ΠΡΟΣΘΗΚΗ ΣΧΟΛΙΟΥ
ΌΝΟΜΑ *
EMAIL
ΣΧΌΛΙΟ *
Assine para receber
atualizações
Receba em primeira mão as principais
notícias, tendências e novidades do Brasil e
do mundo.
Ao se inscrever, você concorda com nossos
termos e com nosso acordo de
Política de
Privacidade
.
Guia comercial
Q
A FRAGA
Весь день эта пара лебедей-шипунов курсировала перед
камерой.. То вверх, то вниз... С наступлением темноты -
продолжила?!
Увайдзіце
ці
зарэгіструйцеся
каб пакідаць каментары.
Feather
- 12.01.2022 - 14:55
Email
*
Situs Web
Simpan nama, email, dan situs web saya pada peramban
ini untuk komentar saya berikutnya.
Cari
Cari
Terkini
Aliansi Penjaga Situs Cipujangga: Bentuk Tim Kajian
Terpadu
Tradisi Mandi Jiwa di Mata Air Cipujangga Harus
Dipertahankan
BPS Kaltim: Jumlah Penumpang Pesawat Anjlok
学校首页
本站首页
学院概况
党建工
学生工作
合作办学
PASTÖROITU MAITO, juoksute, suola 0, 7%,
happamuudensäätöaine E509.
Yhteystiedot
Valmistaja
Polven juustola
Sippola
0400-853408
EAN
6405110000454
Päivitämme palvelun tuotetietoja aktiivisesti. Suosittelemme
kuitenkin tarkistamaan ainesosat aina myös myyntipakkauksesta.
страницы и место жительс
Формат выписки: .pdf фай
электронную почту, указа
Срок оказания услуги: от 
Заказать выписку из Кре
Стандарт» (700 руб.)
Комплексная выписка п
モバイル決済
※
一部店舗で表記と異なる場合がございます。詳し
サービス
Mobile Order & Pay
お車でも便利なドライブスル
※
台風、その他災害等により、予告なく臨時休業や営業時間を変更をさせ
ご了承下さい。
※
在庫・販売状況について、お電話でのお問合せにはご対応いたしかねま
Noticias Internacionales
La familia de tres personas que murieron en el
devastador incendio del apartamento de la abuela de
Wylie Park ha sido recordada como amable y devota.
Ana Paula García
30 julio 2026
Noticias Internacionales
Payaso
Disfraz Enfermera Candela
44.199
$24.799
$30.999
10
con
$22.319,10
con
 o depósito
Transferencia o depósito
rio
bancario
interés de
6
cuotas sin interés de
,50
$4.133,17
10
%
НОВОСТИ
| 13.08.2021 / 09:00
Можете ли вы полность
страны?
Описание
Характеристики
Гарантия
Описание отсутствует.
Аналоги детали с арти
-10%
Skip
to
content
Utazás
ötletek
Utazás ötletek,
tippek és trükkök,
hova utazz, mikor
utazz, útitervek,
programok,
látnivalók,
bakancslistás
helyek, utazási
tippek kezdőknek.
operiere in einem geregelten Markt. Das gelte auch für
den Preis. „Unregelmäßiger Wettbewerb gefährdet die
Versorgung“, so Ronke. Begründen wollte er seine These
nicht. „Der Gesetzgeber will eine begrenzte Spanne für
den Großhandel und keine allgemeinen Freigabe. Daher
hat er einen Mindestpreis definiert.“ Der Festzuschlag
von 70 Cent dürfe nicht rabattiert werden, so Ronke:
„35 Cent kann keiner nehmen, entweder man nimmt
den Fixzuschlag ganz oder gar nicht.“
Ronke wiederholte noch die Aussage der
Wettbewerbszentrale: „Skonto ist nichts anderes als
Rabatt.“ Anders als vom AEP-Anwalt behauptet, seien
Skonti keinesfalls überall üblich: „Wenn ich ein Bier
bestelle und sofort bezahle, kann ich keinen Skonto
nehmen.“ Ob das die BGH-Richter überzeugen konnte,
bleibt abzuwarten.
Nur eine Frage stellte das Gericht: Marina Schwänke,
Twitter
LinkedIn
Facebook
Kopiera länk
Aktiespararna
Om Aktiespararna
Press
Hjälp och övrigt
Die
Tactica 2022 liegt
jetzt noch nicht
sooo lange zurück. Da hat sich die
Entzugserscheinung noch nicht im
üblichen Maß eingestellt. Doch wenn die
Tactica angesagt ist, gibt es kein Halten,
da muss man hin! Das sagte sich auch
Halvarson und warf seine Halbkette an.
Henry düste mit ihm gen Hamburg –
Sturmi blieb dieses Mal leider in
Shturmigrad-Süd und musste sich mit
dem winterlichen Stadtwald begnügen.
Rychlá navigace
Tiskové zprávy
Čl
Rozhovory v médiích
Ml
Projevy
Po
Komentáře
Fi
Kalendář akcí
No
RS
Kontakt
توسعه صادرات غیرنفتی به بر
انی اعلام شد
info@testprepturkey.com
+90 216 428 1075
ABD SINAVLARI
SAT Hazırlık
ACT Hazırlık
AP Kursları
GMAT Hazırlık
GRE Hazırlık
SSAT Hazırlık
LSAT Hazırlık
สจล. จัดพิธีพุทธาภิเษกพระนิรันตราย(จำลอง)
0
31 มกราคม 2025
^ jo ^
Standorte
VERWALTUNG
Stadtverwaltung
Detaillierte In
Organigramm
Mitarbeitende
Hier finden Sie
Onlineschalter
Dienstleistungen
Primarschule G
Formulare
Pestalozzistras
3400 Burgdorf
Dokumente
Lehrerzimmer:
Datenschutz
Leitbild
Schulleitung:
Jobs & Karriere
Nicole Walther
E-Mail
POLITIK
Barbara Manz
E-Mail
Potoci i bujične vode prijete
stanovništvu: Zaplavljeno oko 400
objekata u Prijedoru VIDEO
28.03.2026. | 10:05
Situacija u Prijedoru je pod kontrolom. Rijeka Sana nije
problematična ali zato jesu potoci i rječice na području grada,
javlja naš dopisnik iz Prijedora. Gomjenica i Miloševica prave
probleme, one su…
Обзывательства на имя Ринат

▶ WORK TO COMPLETE: Quote every line of the listing above verbatim, keeping the original order and line breaks.

▶ OUTPUT FOR THIS EXERCISE:
ΠΡΟΣΘΗΚΗ ΣΧΟΛΙΟΥ
ΌΝΟΜΑ *
EMAIL
ΣΧΌΛΙΟ *
Assine para receber
atualizações
Receba em primeira mão as principais
notícias, tendências e novidades do Brasil e
do mundo.
Ao se inscrever, você concorda com nossos
termos e com nosso acordo de
Política de
Privacidade
.
Guia comercial
Q
A FRAGA
Весь день эта пара лебедей-шипунов курсировала перед
камерой.. То вверх, то вниз... С наступлением темноты -
продолжила?!
Увайдзіце
ці
зарэгіструйцеся
каб пакідаць каментары.
Feather
- 12.01.2022 - 14:55
Email
*
Situs Web
Simpan nama, email, dan situs web saya pada peramban
ini untuk komentar saya berikutnya.
Cari
Cari
Terkini
Aliansi Penjaga Situs Cipujangga: Bentuk Tim Kajian
Terpadu
Tradisi Mandi Jiwa di Mata Air Cipujangga Harus
Dipertahankan
BPS Kaltim: Jumlah Penumpang Pesawat Anjlok
学校首页
本站首页
学院概况
党建工
学生工作
合作办学
PASTÖROITU MAITO, juoksute, suola 0, 7%,
happamuudensäätöaine E509.
Yhteystiedot
Valmistaja
Polven juustola
Sippola
0400-853408
EAN
6405110000454
Päivitämme palvelun tuotetietoja aktiivisesti. Suosittelemme
kuitenkin tarkistamaan ainesosat aina myös myyntipakkauksesta.
страницы и место жительс
Формат выписки: .pdf фай
электронную почту, указа
Срок оказания услуги: от 
Заказать выписку из Кре
Стандарт» (700 руб.)
Комплексная выписка п
モバイル決済
※
一部店舗で表記と異なる場合がございます。詳し
サービス
Mobile Order & Pay
お車でも便利なドライブスル
※
台風、その他災害等により、予告なく臨時休業や営業時間を変更をさせ
ご了承下さい。
※
在庫・販売状況について、お電話でのお問合せにはご対応いたしかねま
Noticias Internacionales
La familia de tres personas que murieron en el
devastador incendio del apartamento de la abuela de
Wylie Park ha sido recordada como amable y devota.
Ana Paula García
30 julio 2026
Noticias Internacionales
Payaso
Disfraz Enfermera Candela
44.199
$24.799
$30.999
10
con
$22.319,10
con
 o depósito
Transferencia o depósito
rio
bancario
interés de
6
cuotas sin interés de
,50
$4.133,17
10
%
НОВОСТИ
| 13.08.2021 / 09:00
Можете ли вы полность
страны?
Описание
Характеристики
Гарантия
Описание отсутствует.
Аналоги детали с арти
-10%
Skip
to
content
Utazás
ötletek
Utazás ötletek,
tippek és trükkök,
hova utazz, mikor
utazz, útitervek,
programok,
látnivalók,
bakancslistás
helyek, utazási
tippek kezdőknek.
operiere in einem geregelten Markt. Das gelte auch für
den Preis. „Unregelmäßiger Wettbewerb gefährdet die
Versorgung“, so Ronke. Begründen wollte er seine These
nicht. „Der Gesetzgeber will eine begrenzte Spanne für
den Großhandel und keine allgemeinen Freigabe. Daher
hat er einen Mindestpreis definiert.“ Der Festzuschlag
von 70 Cent dürfe nicht rabattiert werden, so Ronke:
„35 Cent kann keiner nehmen, entweder man nimmt
den Fixzuschlag ganz oder gar nicht.“
Ronke wiederholte noch die Aussage der
Wettbewerbszentrale: „Skonto ist nichts anderes als
Rabatt.“ Anders als vom AEP-Anwalt behauptet, seien
Skonti keinesfalls überall üblich: „Wenn ich ein Bier
bestelle und sofort bezahle, kann ich keinen Skonto
nehmen.“ Ob das die BGH-Richter überzeugen konnte,
bleibt abzuwarten.
Nur eine Frage stellte das Gericht: Marina Schwänke,
Twitter
LinkedIn
Facebook
Kopiera länk
Aktiespararna
Om Aktiespararna
Press
Hjälp och övrigt
Die
Tactica 2022 liegt
jetzt noch nicht
sooo lange zurück. Da hat sich die
Entzugserscheinung noch nicht im
üblichen Maß eingestellt. Doch wenn die
Tactica angesagt ist, gibt es kein Halten,
da muss man hin! Das sagte sich auch
Halvarson und warf seine Halbkette an.
Henry düste mit ihm gen Hamburg –
Sturmi blieb dieses Mal leider in
Shturmigrad-Süd und musste sich mit
dem winterlichen Stadtwald begnügen.
Rychlá navigace
Tiskové zprávy
Čl
Rozhovory v médiích
Ml
Projevy
Po
Komentáře
Fi
Kalendář akcí
No
RS
Kontakt
توسعه صادرات غیرنفتی به بر
انی اعلام شد
info@testprepturkey.com
+90 216 428 1075
ABD SINAVLARI
SAT Hazırlık
ACT Hazırlık
AP Kursları
GMAT Hazırlık
GRE Hazırlık
SSAT Hazırlık
LSAT Hazırlık
สจล. จัดพิธีพุทธาภิเษกพระนิรันตราย(จำลอง)
0
31 มกราคม 2025
^ jo ^
Standorte
VERWALTUNG
Stadtverwaltung
Detaillierte In
Organigramm
Mitarbeitende
Hier finden Sie
Onlineschalter
Dienstleistungen
Primarschule G
Formulare
Pestalozzistras
3400 Burgdorf
Dokumente
Lehrerzimmer:
Datenschutz
Leitbild
Schulleitung:
Jobs & Karriere
Nicole Walther
E-Mail
POLITIK
Barbara Manz
E-Mail
Potoci i bujične vode prijete
stanovništvu: Zaplavljeno oko 400
objekata u Prijedoru VIDEO
28.03.2026. | 10:05
Situacija u Prijedoru je pod kontrolom. Rijeka Sana nije
problematična ali zato jesu potoci i rječice na području grada,
javlja naš dopisnik iz Prijedora. Gomjenica i Miloševica prave
probleme, one su…
Обзывательства на имя Ринат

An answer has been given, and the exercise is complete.